The motion, proposed by former RPS president Steve Churton, called upon the RPS Assembly to “reaffirm this commitment [to seek royal college status] and to further commit to a timeframe in which it expects the Society to become a royal college of equivalent status to those recognised by the Academy of Medical Royal Colleges”.
In March 2022, the RPS announced that it had taken the decision not to pursue royal college status as part of its strategic plan until 2026.
However, Churton said this would be a mistake to “underestimate the strategic advantage that being a royal college would provide”.
Speaking in the AGM prior to the member vote on the motion, Alisdair Jones, a member of the RPS English Pharmacy Board, said: “I recognise there is a potential status argument and that is not to be dismissed, but people I have spoken to haven’t been able to give me good example of something we could only do if we became a royal college.”
Raliat Onatade, group chief pharmacist and clinical director for medicines optimisation at Barts Health NHS Trust, said in the AGM discussion that she disagrees that becoming a royal college would be “just a name change”.
“[Becoming a royal college] signals attitude and ability to influence policy. It also means we are holding ourselves to account. When the RPS was being formed, there was encouragement for people to join as [the Society] would become a royal college… Some [members] were disappointed when the commitment was quietly dropped.”
The poll on the motion revealed that 51% of 152 eligible members attending voted in support of the motion, while 30% voted against and 19% abstained.

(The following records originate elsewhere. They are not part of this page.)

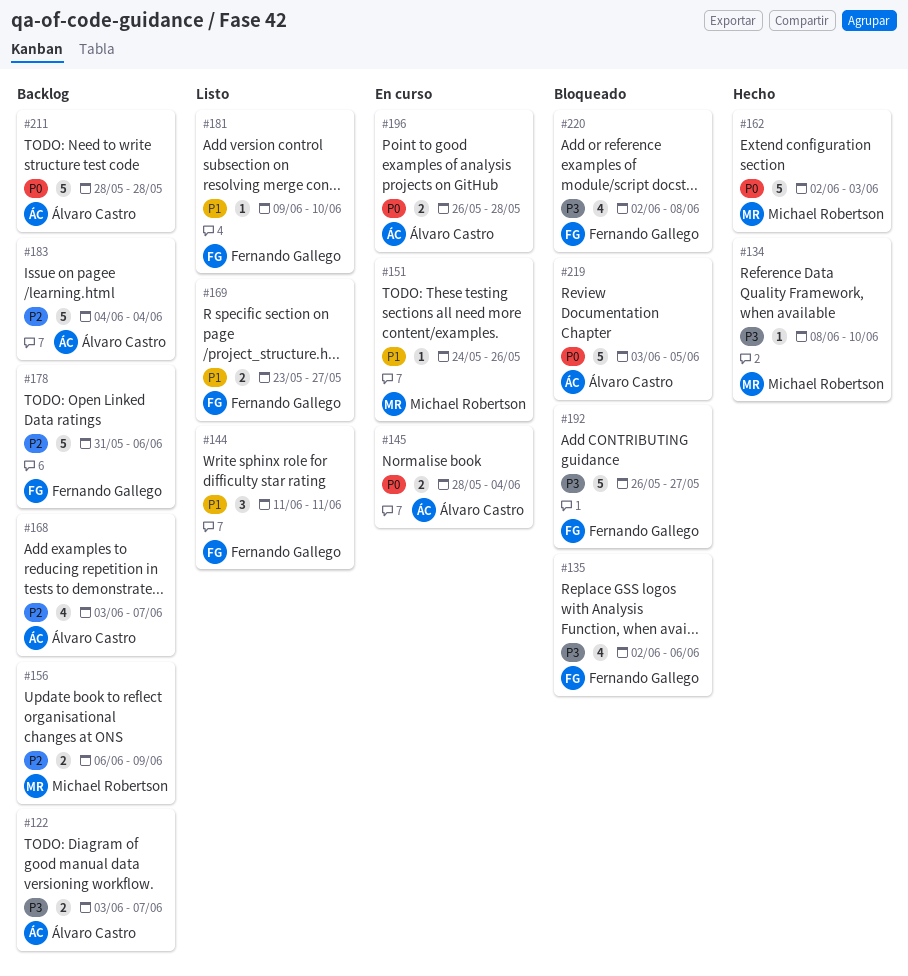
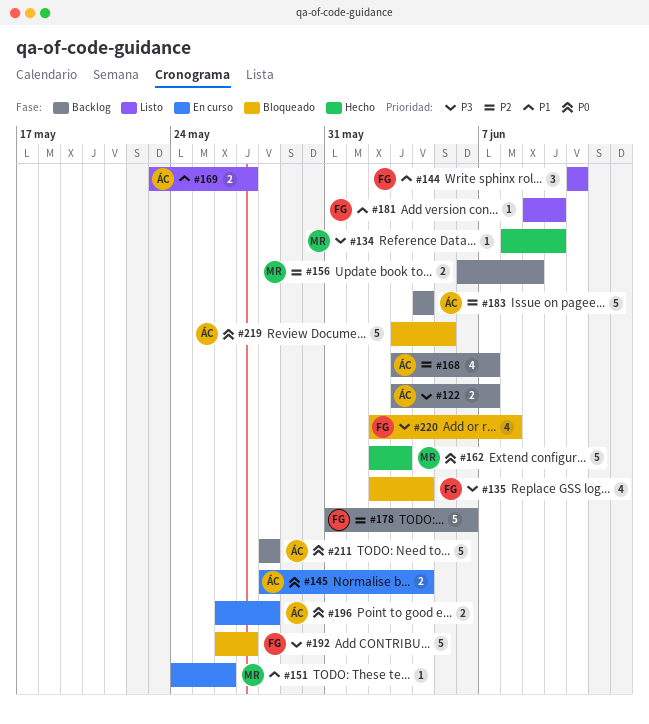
#135, due: Jun 6 -> Jun 4
#169, owner: Fernando Gallego -> Álvaro Castro

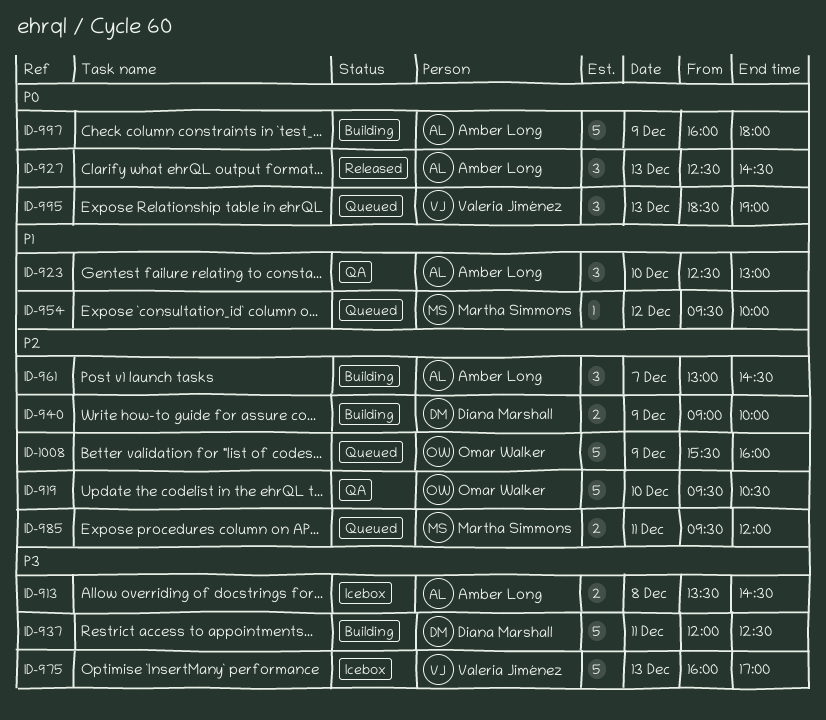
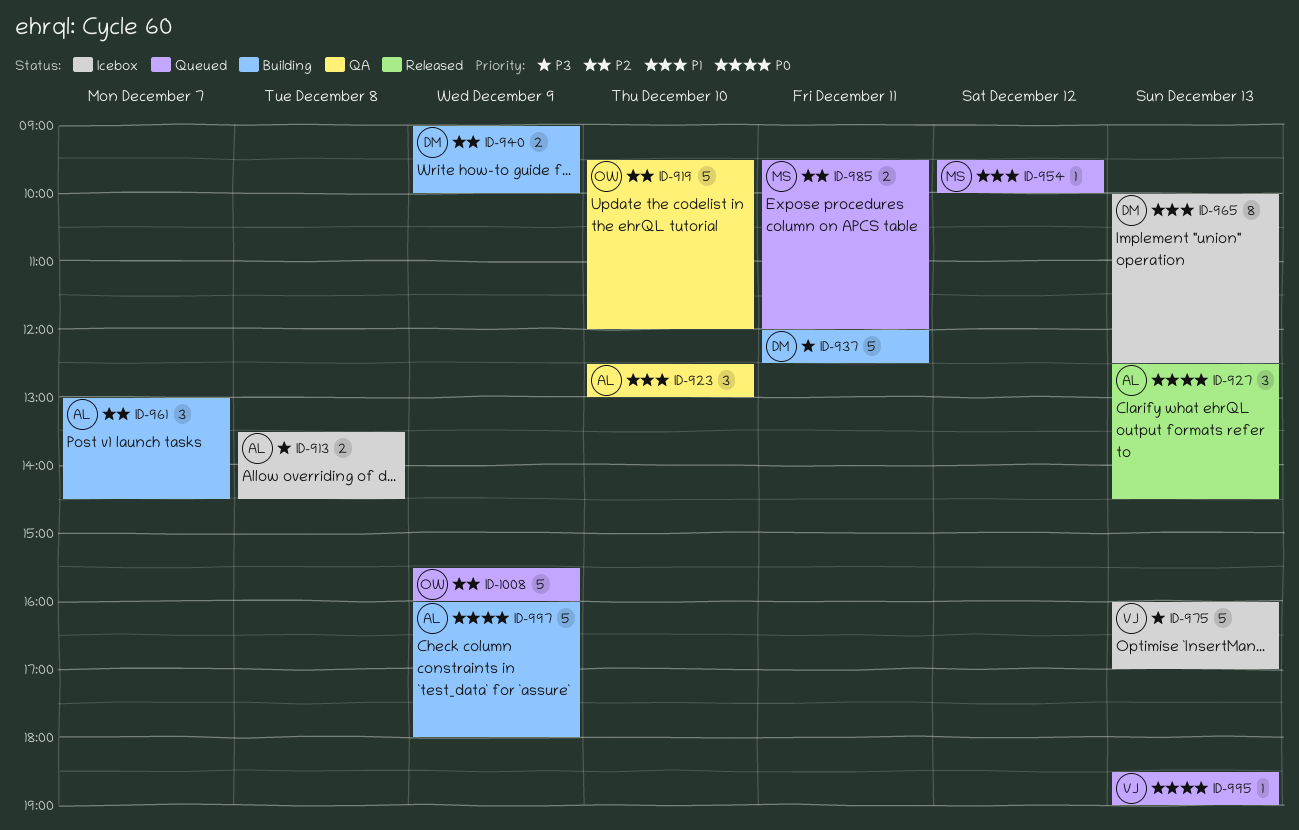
ID-919, ends: 10:30 -> 12:00
ID-965: none -> present
ID-995, estimate: 3 -> 1

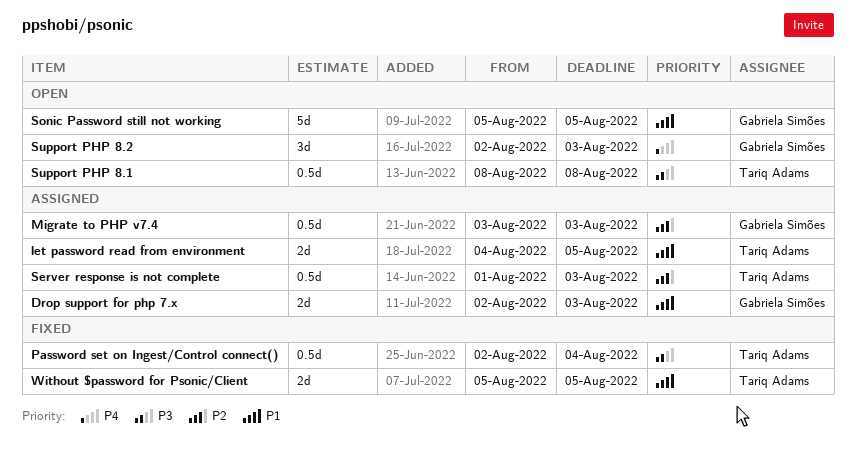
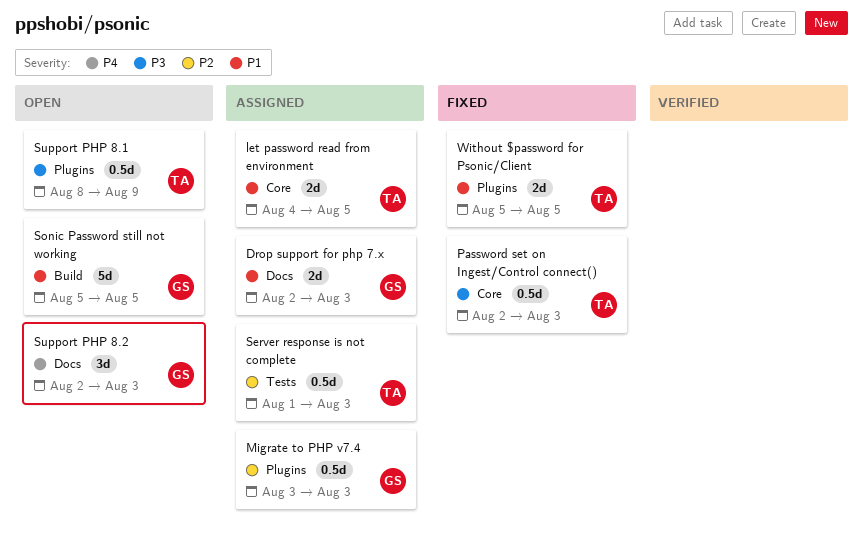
Password set on Ingest/Control connect(), due: Aug 4 -> Aug 3
Support PHP 8.1, due: Aug 8 -> Aug 9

In an article published in The Pharmaceutical Journal on 22 April 2022, Paul Bennett, chief executive of the RPS, outlined why the Society would not become a royal college in the immediate future.
“The RPS Assembly decided that the Society should put its efforts into delivering the seven strategic goals agreed in the current strategy rather than put time, effort and financial commitment into converting to a royal college, but it has not ruled that prospect out in the development of any future strategy,” he said.
Motions passed at the AGM are not binding, but will be considered in open business by the RPS Assembly at its July 2022 meeting.
Other motions passed at the RPS AGM
Mohammed Hussain, senior clinical lead at NHS Digital and a trustee of the charity Pharmacist Support, received overwhelming support for his proposed motion for the RPS to donate a minimum of £1 per member, per year, to the charity. A poll of members present showed 94% voted in support, while 3% voted against and 3% abstained.
Hussain proposed a further motion proposing that “a public and independent review of the RPS governance structures should be undertaken, with the final report and responses from the Assembly published in open business”. Hussain said this would include the frequency and format of meetings, which was supported with 81% in favour, while 9% voted against and 10% abstained.
Malcolm Brown, retired pharmacist and author, proposed that the Society should reconsider its decision to leave the International Pharmaceutical Federation (FIP) and seek to re-join, which was agreed by a vote of 92% for, while 4% voted against and 4% abstained.
Matthew Tennyson, locum pharmacist and member of the Pharmacists Defence Association (PDA) Union North England Regional Committee, proposed a motion that members should be able to vote on Assembly decisions; for which 69% voted in favour, 20% voted against and 12% abstained.
Nahim Khan, a pharmacist working across general practice, community and academia, proposed a motion to “increase the transparency of RPS meetings and decisions”, which included the recording of meetings so that they could be viewed by members later. The motion also proposed that votes on Assembly and Board meetings should be recorded against individuals. This motion passed with 89% in favour, 5% against and 6% abstaining.